FUZZY DATA: While the Federal government’s stimulus-tracking website aims to shame award recipients that don’t file proper paperwork on time, a closer look as revealed that their own information may not be as accurate as they’d have you believe.
By Travis Perry │ Kansas Watchdog
OSAWATOMIE, Kan. — When it was established way back in 2009, Recovery.gov was intended to be a beacon of transparency, keeping tabs on the more than $800 billion in public funds that were pumped into the U.S. economy.
But in the years since, the site has been more of a one-way-mirror than a window into government spending. Last year, Kansas Watchdog reported Recovery.gov was plagued with inaccuracies, misrepresenting the status of hundreds of projects across the Sunflower State. Twelve months later, we’re still seeing more of the same.
Each quarter, the stimulus-tracking website releases its list of non-compliers, targeted at publicly shaming award recipients who fail to file paperwork charting their use of taxpayer dollars. In Kansas, the third quarter of 2013 brought with it a total of six violations spread across five award recipients, the highest the state has ever seen. But as we’ve previously noted, not everything on Recovery.gov is as it seems.
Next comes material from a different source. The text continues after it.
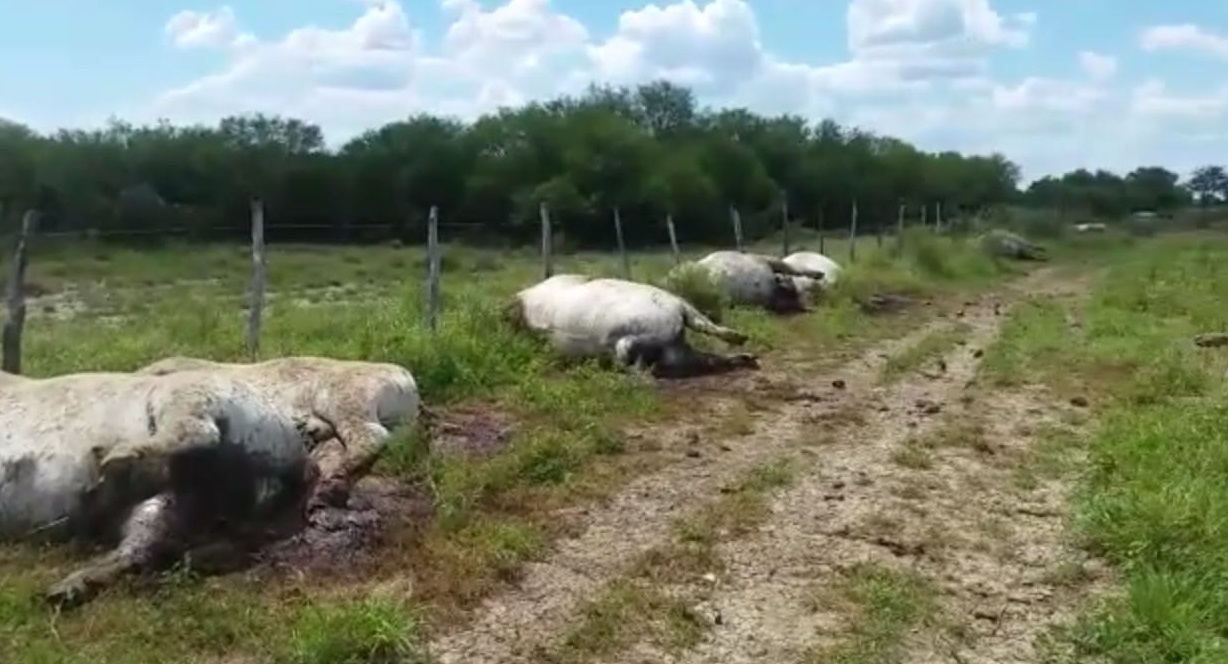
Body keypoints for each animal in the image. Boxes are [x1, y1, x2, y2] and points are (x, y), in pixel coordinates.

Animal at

According to the “Wall of Shame,” the Mound City Police Department is marked as a serial offender, listed as having blown off paperwork for three straight quarters. But local officials told Kansas Watchdog that simply isn’t the case.
City clerk Vickie Robinson said not only has the city filed all the paperwork for its nearly $139,000 grant — used to hire an additional law enforcement officer — but the municipality completed the grant in June. They’ve even got the confirmation letter from the U.S. Department of Justice to prove it.
“I don’t know why it wouldn’t be on their website unless they just haven’t filed that yet, but I know it’s been done,” Robinson said.
Recovery Accountability and Transparency Board spokesperson Nancy DiPaolo said if there’s a problem, it’s not on the federal government’s end.
“We’ve put up there any complete reports, so it looks to me as if they did not put in a final report,” DiPaolo said, noting that award recipients have often been tripped up by the submission process because they’re unfamiliar with federal reporting practices.
“Even though it might show all the dollars are expended and the work is done, until they mark (the report) as final it’s not officially done,” she added.
Such user errors were responsible for at least one other Kansas award recipient landing on the list of non-compliers. Alice Amerin, transportation director with Johnson County Transit, which received grant funding in excess of $10 million, said her agency compiled all the necessary paperwork for the most recent quarter, but simply neglected to click the “submit” button through the federal reporting website.
However, the one thing worse than innocent, if frustrating, inaccuracies on Recovery.gov are the toothless measures for combating willful non-compliance. DiPaolo said the original legislation authorizing the stimulus spending never included any punitive actions for award recipients who consistently failed to report on how they were spending public dollars.
Lawmakers realized this fact months later, she said, but “at that point, nobody really wanted to mess with a bill that was out there.” She added that some early award contracts didn’t include reporting requirements.
The only real recourse the federal government has is to “claw back” funds an agency has determined were used inappropriately.
“Usually when we (the federal government) throw money out there, short of committing a crime it’s hard to get it back,” DiPaolo said. “It was really intended for bigger things.”
Instead, the feds have heavily relied on the power of public humiliation through their quarterly Wall of Shame, which she said has prompted responses and inquiries from individual citizens, members of the media and even state governors. DiPaolo remains confident in this process.
“As a whole, it worked,” she said. “We as oversight officials were concerned and would have preferred there even be some civil remedies, but to be honest with you in the end, (it worked) because it was so transparent and the press did a good job, or people were trying to go do a good thing.”